I do a variation of that amount in this tutorial I made a few years ago. It also includes a special mount I invented that gives you a kind of “leg up”. I call it the “helmet mount”.
Yes, UniG, what I call the horse mount is similar to your “crank mount” on your video at 3:30, but with one big different. No brakes. So, the big skill involved are:
a.) Trusting in stepping on pedal at 6 o’clock.
b.) The key is to drop your “full weight” onto that single pedal and achieve a full momentary still stand.
c.) Then quickly lifting your knee over the seat and landing that top foot at 12 o’clock.
d.) At the same time, an added assist of holding the seat and pulling it under you quickly.
The added complexity is this. Holding the saddle. Seems like an added control and stability. Think again .Anybody who can SIF knows this. Saddle holding is hard, at first.
a.) Use one hand as the dominant controlling hand . Hold the saddle at the middle.
b.) At the middle of the saddle torque = 0. However, if you hold, near the back of the saddle there is torque and could possibly break your wrist from a wrong movement and quick motion.
c.) Hold that seat rock solid. Do not move it to help with balance.
d.) Take your “other hand” and lightly hold the seat. This hand is only used to help quickly “slip the saddle” under you. Only, at the right moment.
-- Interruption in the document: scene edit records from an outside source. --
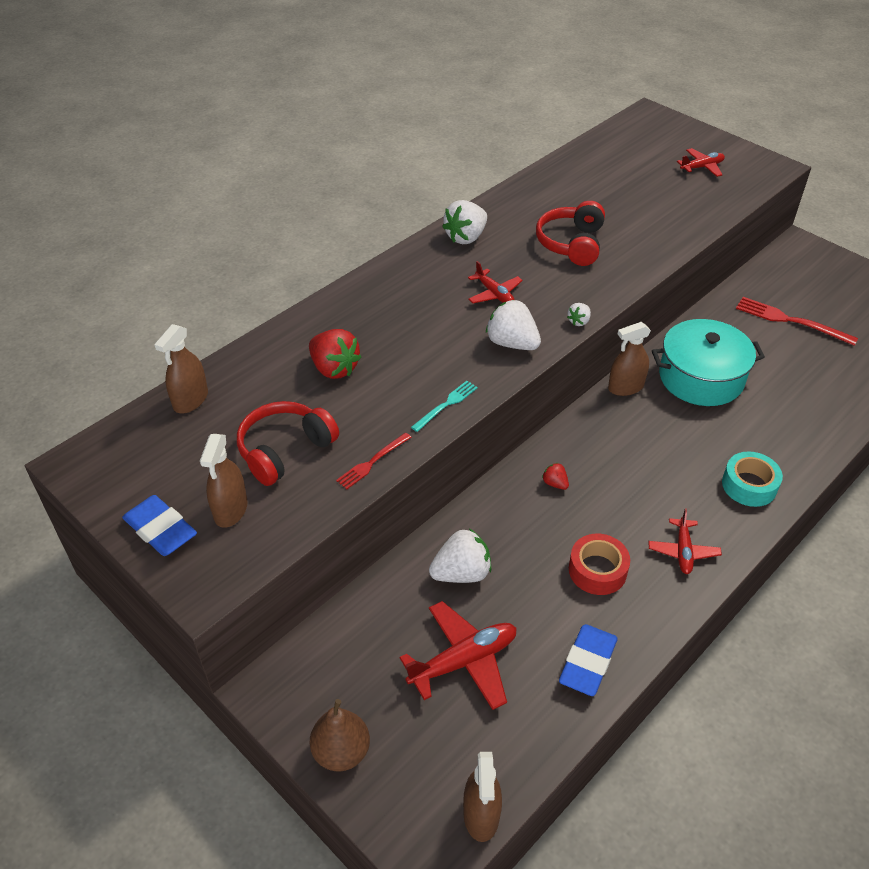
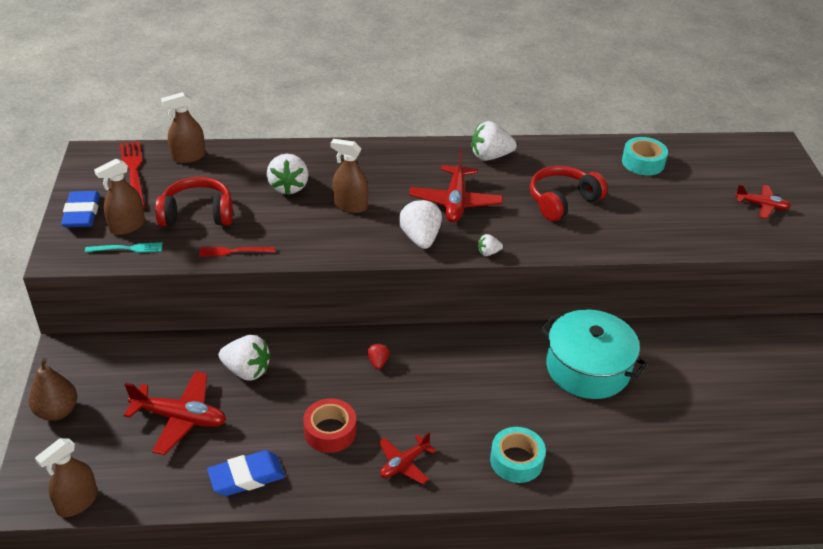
camera: 40 degrees right, 5 degrees down
red strawberry [309,329,361,379] -> white strawberry [267,154,309,195]
turquoise fork [411,381,478,432] -> turquoise fork moved to [85,242,163,253]
red plane [468,261,523,303] -> red plane [409,149,503,222], size x1.65
brown spray bottle [608,322,651,396] -> brown spray bottle moved to [330,139,369,213]
red fork [736,297,858,346] -> red fork moved to [120,141,145,209]
none -> turquoise tape [622,137,668,176]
Common problems with Horse mounting:
a.) You get “stuck”
b.) You always fall backwards before getting onto the saddle.
c.) You always fall left “after you land it”.
If you get stuck, you must try to consciously “raise” your knee and butt higher. This requires better balance and more still stand time.
If you fall backwards trying to get into a still stand, you must lean forwards more. Remember from an SIF free mount position, the CG(center of gravity/balance) of the unicycle is much more forwards.
If you fall left, after you mount then you must be “quicker” to lean the other direction to compensate. The most rapid way to do this is from your hips. Tip them to side.
Not a leg wrap mount!!
Some of you guys are overthinking it.
Leg wrap mount = 2x harder than Horse mount. Just do this:
1.) Stand directly behind the unicycle and hold the saddle.
2.) Step on “down” pedal and rise up into a still stand.
3.) At the highest position, lift your opposite leg, pull seat back, and land other pedal.
4.) So, the so called “wrapping leg” just moves up and straight forward.
My genesis of learning this trick came from:
a.) SIF free mounting to SIF idling motion.
b.) Transitioning from SIF idling to “normal” seated idling.
c.) One day, feeling “lazy”, I decided to just skip the step in the middle.
For any flat land trick rider this is simple transition movement.
However, for the beginners. What’s a transition movement? I know, right?
It’s not easy. Doing a transition = being momentarily handcuffed or constrained.
So, the ability to have a controlled/dependable rock solid still stand is an absolute must.
Lastly, the complexity/coordination/strength of saddle holding will be new to you.